___ Stored data

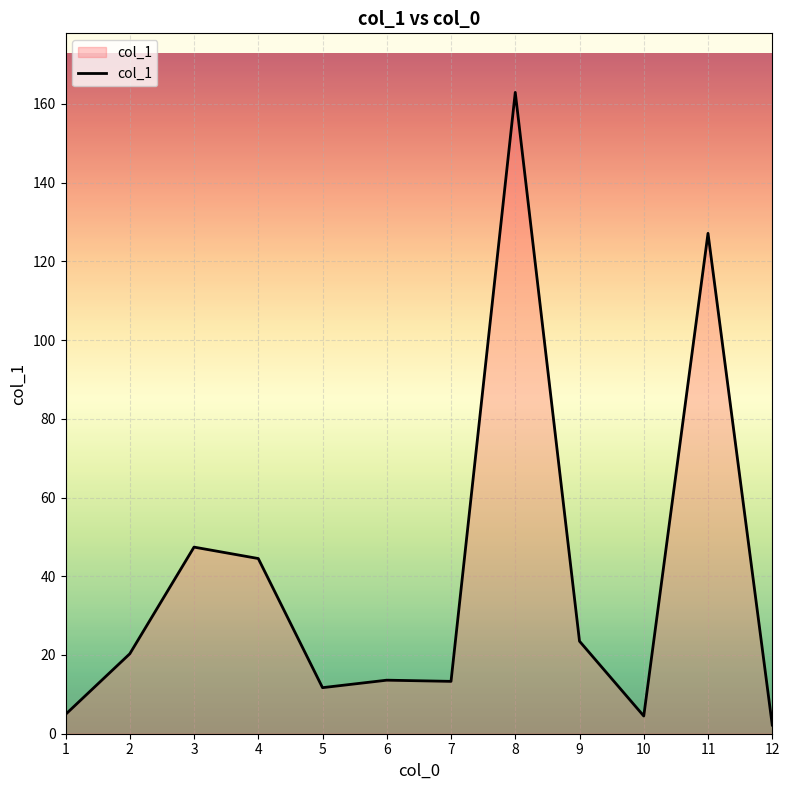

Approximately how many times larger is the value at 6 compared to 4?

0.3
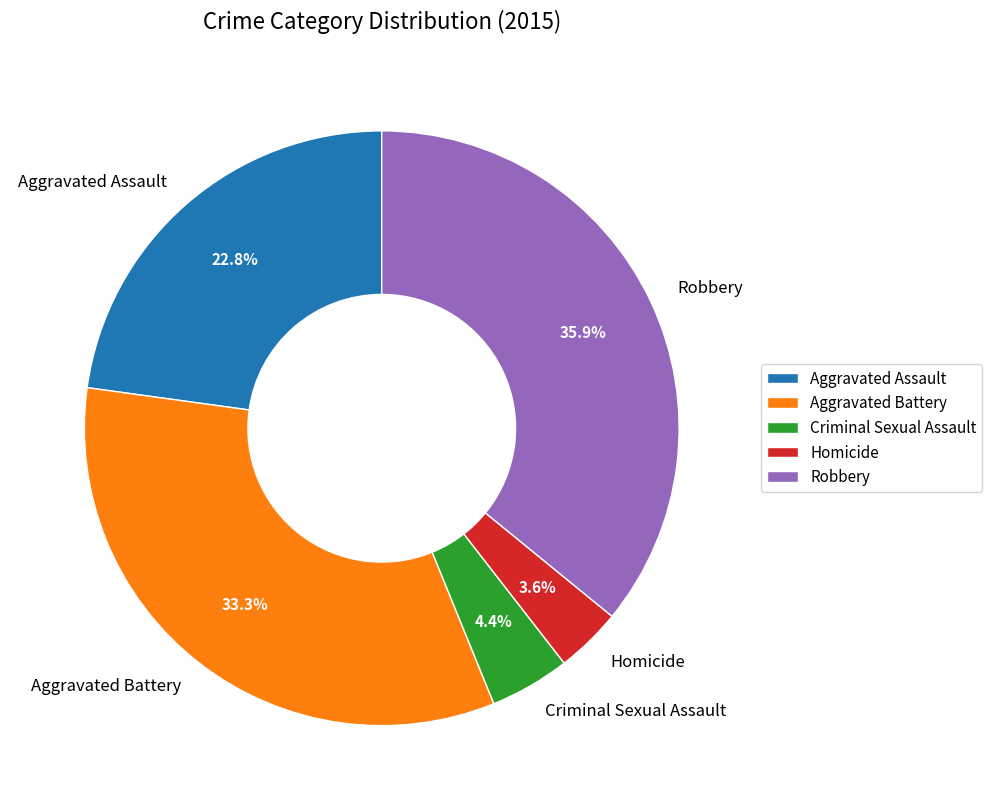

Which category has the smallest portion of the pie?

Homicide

______
___ Stored data

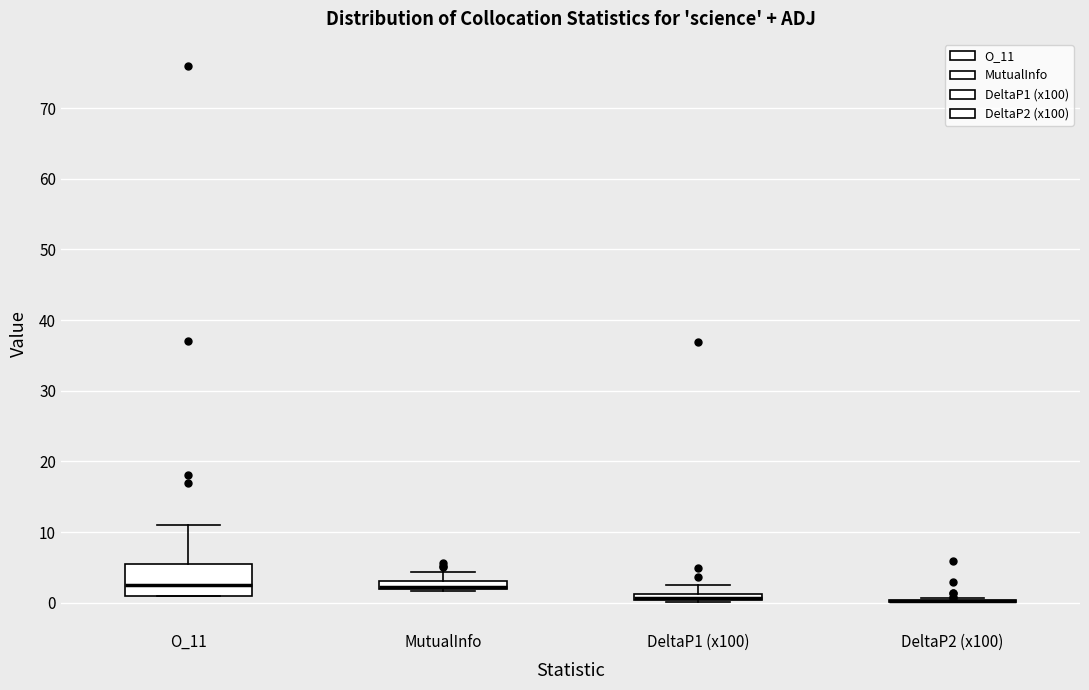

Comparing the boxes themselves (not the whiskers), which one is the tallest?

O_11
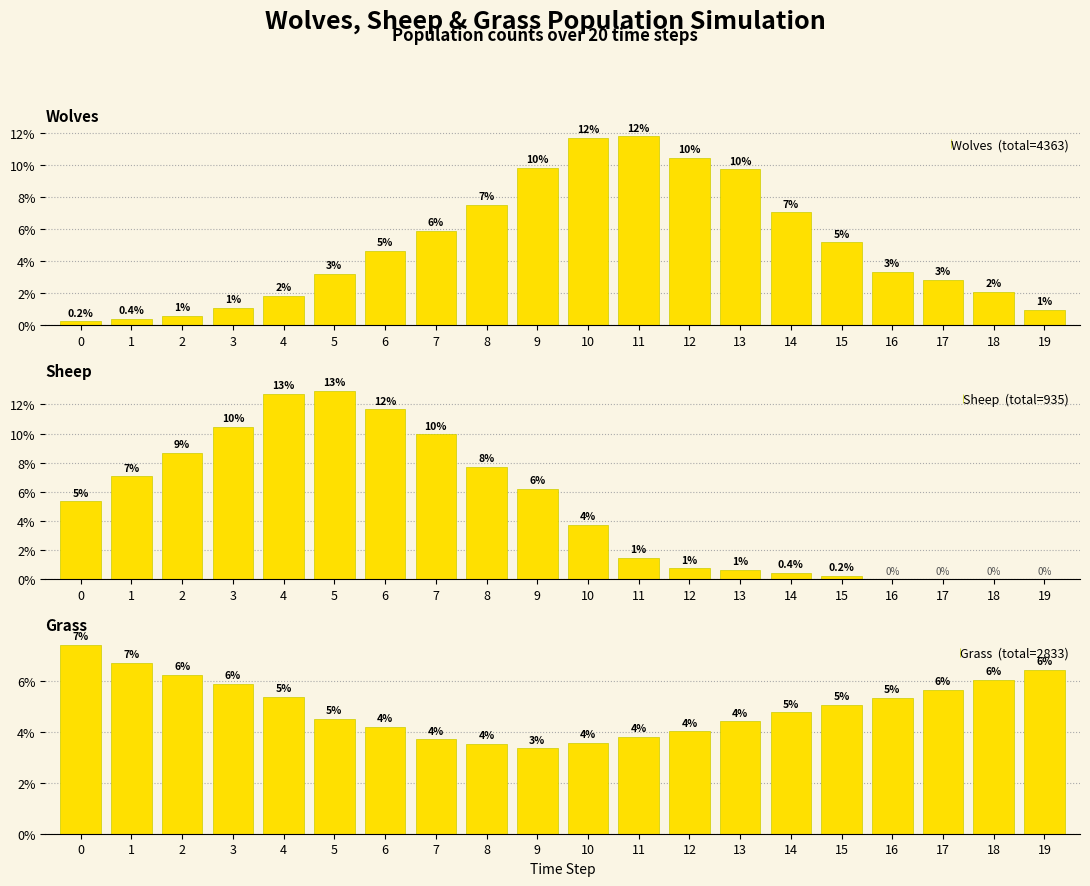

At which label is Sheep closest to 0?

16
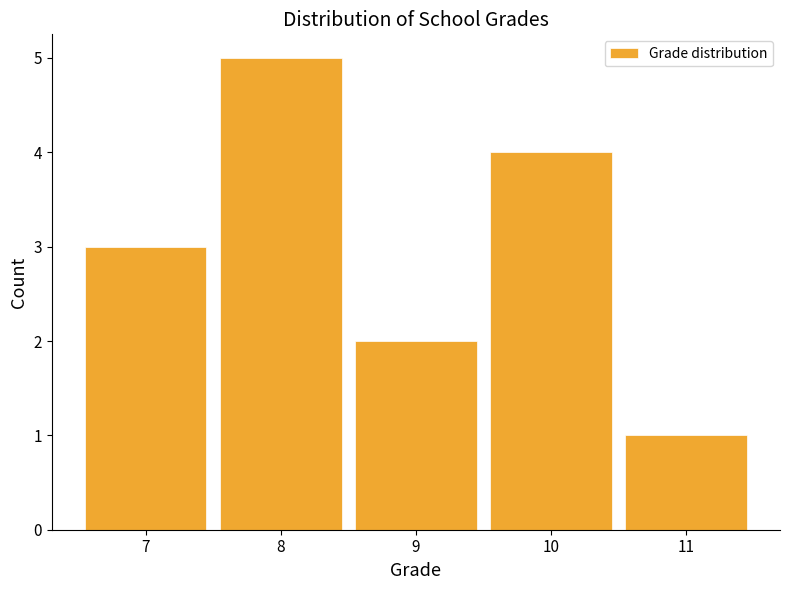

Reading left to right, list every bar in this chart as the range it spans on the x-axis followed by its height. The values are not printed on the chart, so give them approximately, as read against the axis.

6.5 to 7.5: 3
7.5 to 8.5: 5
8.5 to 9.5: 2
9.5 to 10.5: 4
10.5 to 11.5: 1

______

Recast the lines of the records from the one containing "At which label is Sheep closest to 0?" through the one containing "10.5 to 11.5: 1", both included, as a numbered list with blank lines and pictures left out.

Task response
1. At which label is Sheep closest to 0?
2. 16
3. Reading left to right, list every bar in this chart as the range it spans on the x-axis followed by its height. The values are not printed on the chart, so give them approximately, as read against the axis.
4. 6.5 to 7.5: 3
5. 7.5 to 8.5: 5
6. 8.5 to 9.5: 2
7. 9.5 to 10.5: 4
8. 10.5 to 11.5: 1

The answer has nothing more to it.